Nayanar lived modestly, but Kerala was not always sure how to deal with such a politician. Their Chief Minister next door and their party secretary perhaps did not understand the niceties of his position, but it was a delight watching him on stage or on camera, especially in one of his waspish moods. He had a manner of saying obvious truths in a hilarious way, abruptly, flashing his toothy grin, vivifying the most serious of political occasions. It never failed to make the audience roar with laughter. He showed an effortless irreverence in the use of unfamiliar ideas and languages such as English. No topic daunted him. He was not a stickler for protocol.

Although he was an extremely skilful politician, he sometimes liked to call himself a journalist. Indeed, he edited the party's Malayalam newspaper, Desabhimani. His favourite second newspaper was The Hindu. He read a lot and wrote several books and some poems (after a fashion). Whatever his other hobbies were, spending money was not one of them, as his doting wife Sarada ("retired teacher," as Nayanar fondly used to describe her) would tell everyone. He gave his wife and children the freedom to choose the life they wanted, not necessarily as communists, to believe in god, to worship in temples and to select their vocation. He had a sweet tooth and even during his last days would reach for payasam at an opportune moment when his wife or comrades turned away their attention. He also used to puff at a beedi, clandestinely. All this is part of the Nayanar lore in Kerala.

But, significantly, throughout the rough and tumble of coalition rule in such a politically volatile State, it is this lore and the person behind it that persuaded a lot of simple people in Kerala into believing that besides ideological commitment, a lot of pragmatism too was needed in day-to-day politics to run democratic governments.
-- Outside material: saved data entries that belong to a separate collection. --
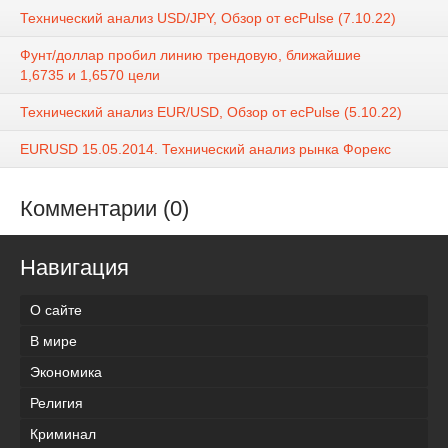
Технический анализ USD/JPY, Обзор от ecPulse (7.10.22)
Фунт/доллар пробил линию трендовую, ближайшие
1,6735 и 1,6570 цели
Технический анализ EUR/USD, Обзор от ecPulse (5.10.22)
EURUSD 15.05.2014. Технический анализ рынка Форекс
Комментарии (0)
Навигация
О сайте
В мире
Экономика
Религия
Криминал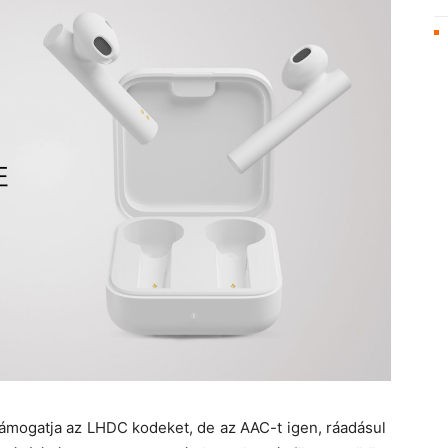
ámogatja az LHDC kodeket, de az AAC-t igen, ráadásul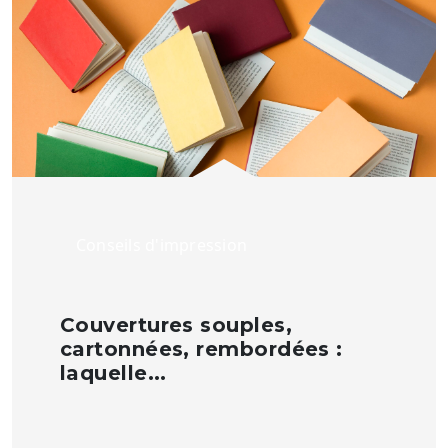
Conseils d'impression
Couvertures souples,
cartonnées, rembordées :
laquelle...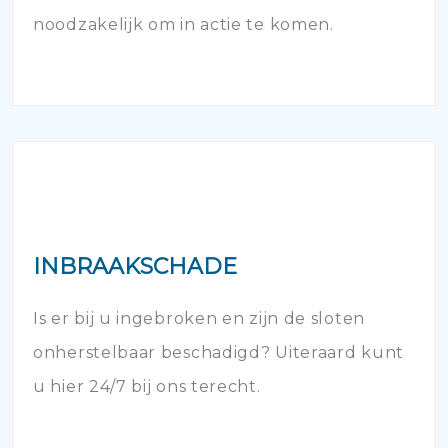
noodzakelijk om in actie te komen.
INBRAAKSCHADE
Is er bij u ingebroken en zijn de sloten
onherstelbaar beschadigd? Uiteraard kunt
u hier 24/7 bij ons terecht.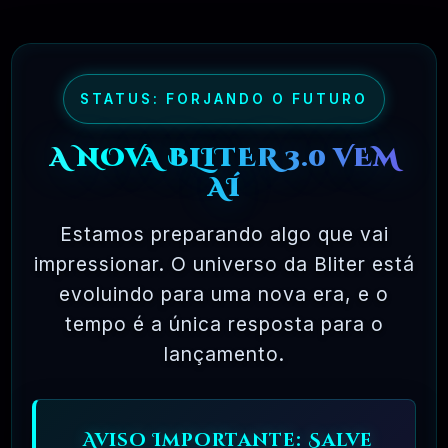
🗓️ MAR, 10 / 2025
STATUS: FORJANDO O FUTURO
A NOVA BLITER 3.0 VEM
AÍ
Estamos preparando algo que vai
Ferramentas Premium De IA Ilimitadas
impressionar. O universo da Bliter está
evoluindo para uma nova era, e o
R$97,00
❓
RECOMENDO
tempo é a única resposta para o
lançamento.
🗓️ MAR, 10 / 2025
Hostinger – A Melhor Hospedagem De Sites
Do Mercado!
Aviso Importante: Salve
R$ 9,99
❓
RECOMENDO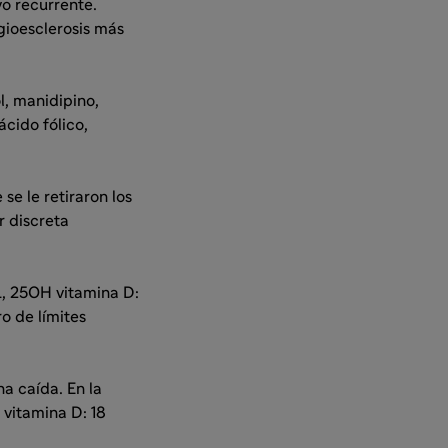
o recurrente.
gioesclerosis más
l, manidipino,
ácido fólico,
e le retiraron los
r discreta
L, 25OH vitamina D:
o de límites
a caída. En la
vitamina D: 18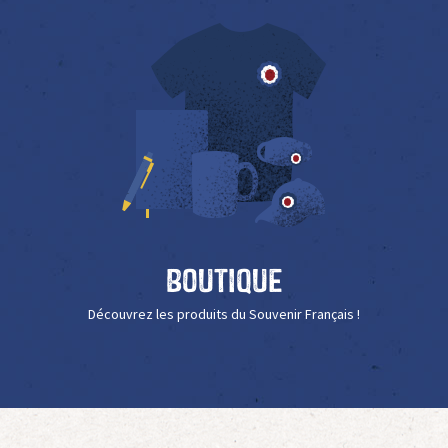
Boutique
Découvrez les produits du Souvenir Français !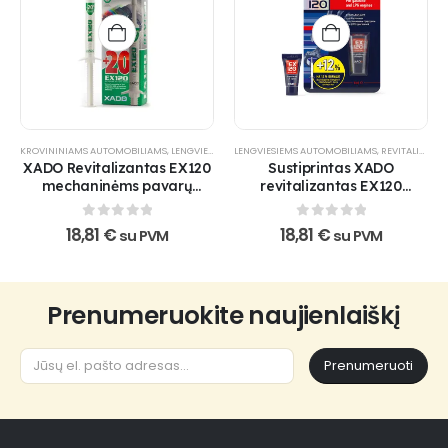
KROVININIAMS AUTOMOBILIAMS
,
LENGVIESIEMS AUTOMOBILIAMS
LENGVIESIEMS AUTOMOBILIAMS
,
REVITALIZANTAI
,
REVITALIZANTAI
,
TRANSMISIJ
XADO Revitalizantas EX120
Sustiprintas XADO
mechaninėms pavarų
revitalizantas EX120
dėžėms ir reduktoriams
benzininiams varikliams
0
out of 5
0
out of 5
18,81
€
18,81
€
su PVM
su PVM
Prenumeruokite naujienlaiškį
Prenumeruoti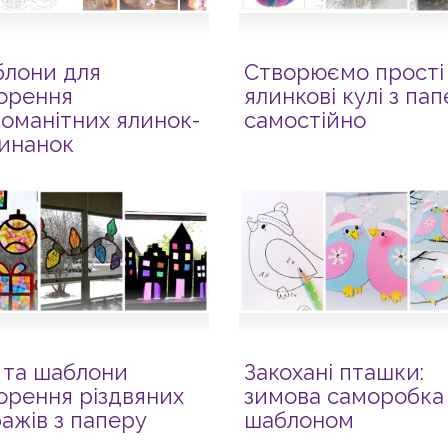
лони для
Створюємо прості
орення
ялинкові кулі з па
номанітних ялинок-
самостійно
инанок
ї та шаблони
Закохані пташки:
орення різдвяних
зимова саморобка 
ражів з паперу
шаблоном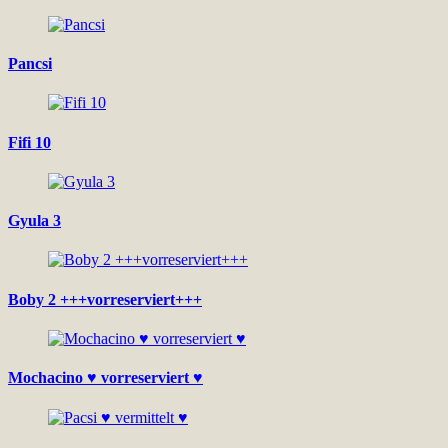
Pancsi
Fifi 10
Gyula 3
Boby 2 +++vorreserviert+++
Mochacino ♥ vorreserviert ♥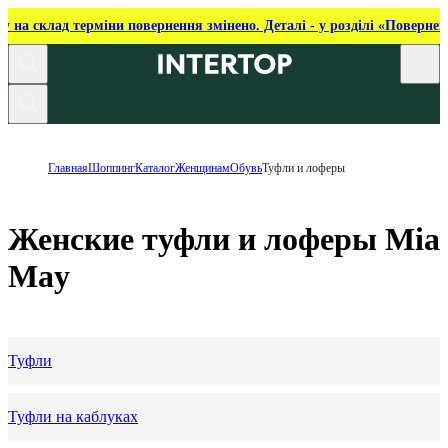
ку на склад терміни повернення змінено. Деталі - у розділі «Повернен
Главная
Шоппинг
Каталог
Женщинам
Обувь
Туфли и лоферы
Женские туфли и лоферы Mia
May
Туфли
Туфли на каблуках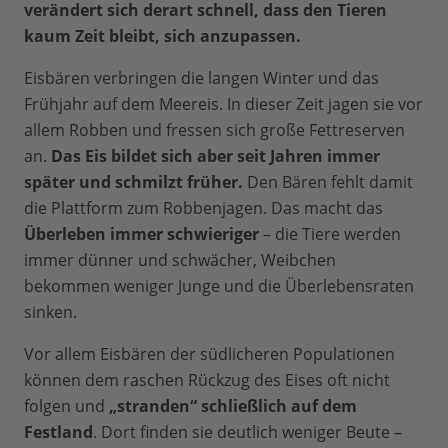
verändert sich derart schnell, dass den Tieren
kaum Zeit bleibt, sich anzupassen.
Eisbären verbringen die langen Winter und das
Frühjahr auf dem Meereis. In dieser Zeit jagen sie vor
allem Robben und fressen sich große Fettreserven
an.
Das Eis bildet sich aber seit Jahren immer
später und schmilzt früher.
Den Bären fehlt damit
die Plattform zum Robbenjagen. Das macht das
Überleben immer schwieriger
– die Tiere werden
immer dünner und schwächer, Weibchen
bekommen weniger Junge und die Überlebensraten
sinken.
Vor allem Eisbären der südlicheren Populationen
können dem raschen Rückzug des Eises oft nicht
folgen und
„stranden“ schließlich auf dem
Festland
. Dort finden sie deutlich weniger Beute –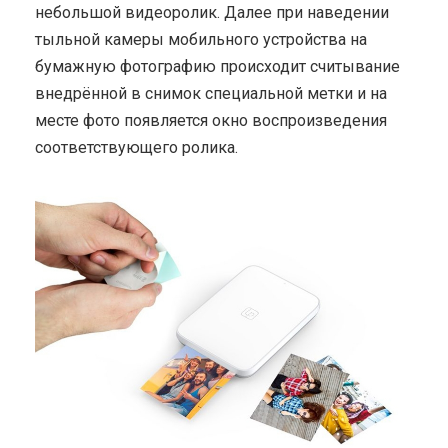
небольшой видеоролик. Далее при наведении
тыльной камеры мобильного устройства на
бумажную фотографию происходит считывание
внедрённой в снимок специальной метки и на
месте фото появляется окно воспроизведения
соответствующего ролика.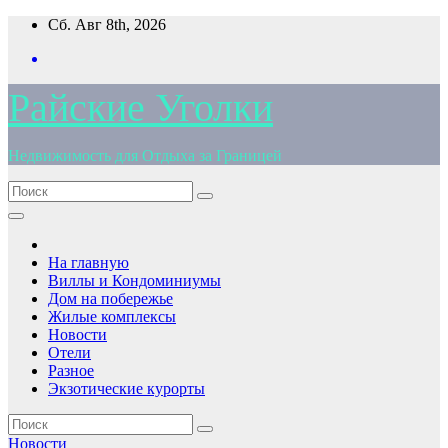
Перейти
Сб. Авг 8th, 2026
к
содержимому
Райские Уголки
Недвижимость для Отдыха за Границей
На главную
Виллы и Кондоминиумы
Дом на побережье
Жилые комплексы
Новости
Отели
Разное
Экзотические курорты
Новости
It is this quality that has found Nayanar a place in the hearts of the people of the State, and perhaps makes him one of the most popular communist leaders Kerala has produced, along with E.M.S. Namboodiripad and C. Achutha Menon, multi-faceted personalities known more for their intellectual prowess and administrative skills. With his heart never far from the red flag, Nayanar, on the other hand, could literally present himself to the party as a leader who could help it concoct a winning political formula on several occasions.

A variety of lovable cartoon characters have been cast in Nayanar's image, wearing a banian, a chequered lungi, a headband and smoking a beedi, and constantly in conversation with the common man on everyday problems of life and politics. It is this interactive Nayanar who came to life in myriad ways for thousands of people in Kerala as they watched his eldest son light the pyre at the Payyambalam beach and his comrades raised the slogan: "No! No! Nayanar is not dead! He lives, he lives, he lives through us!"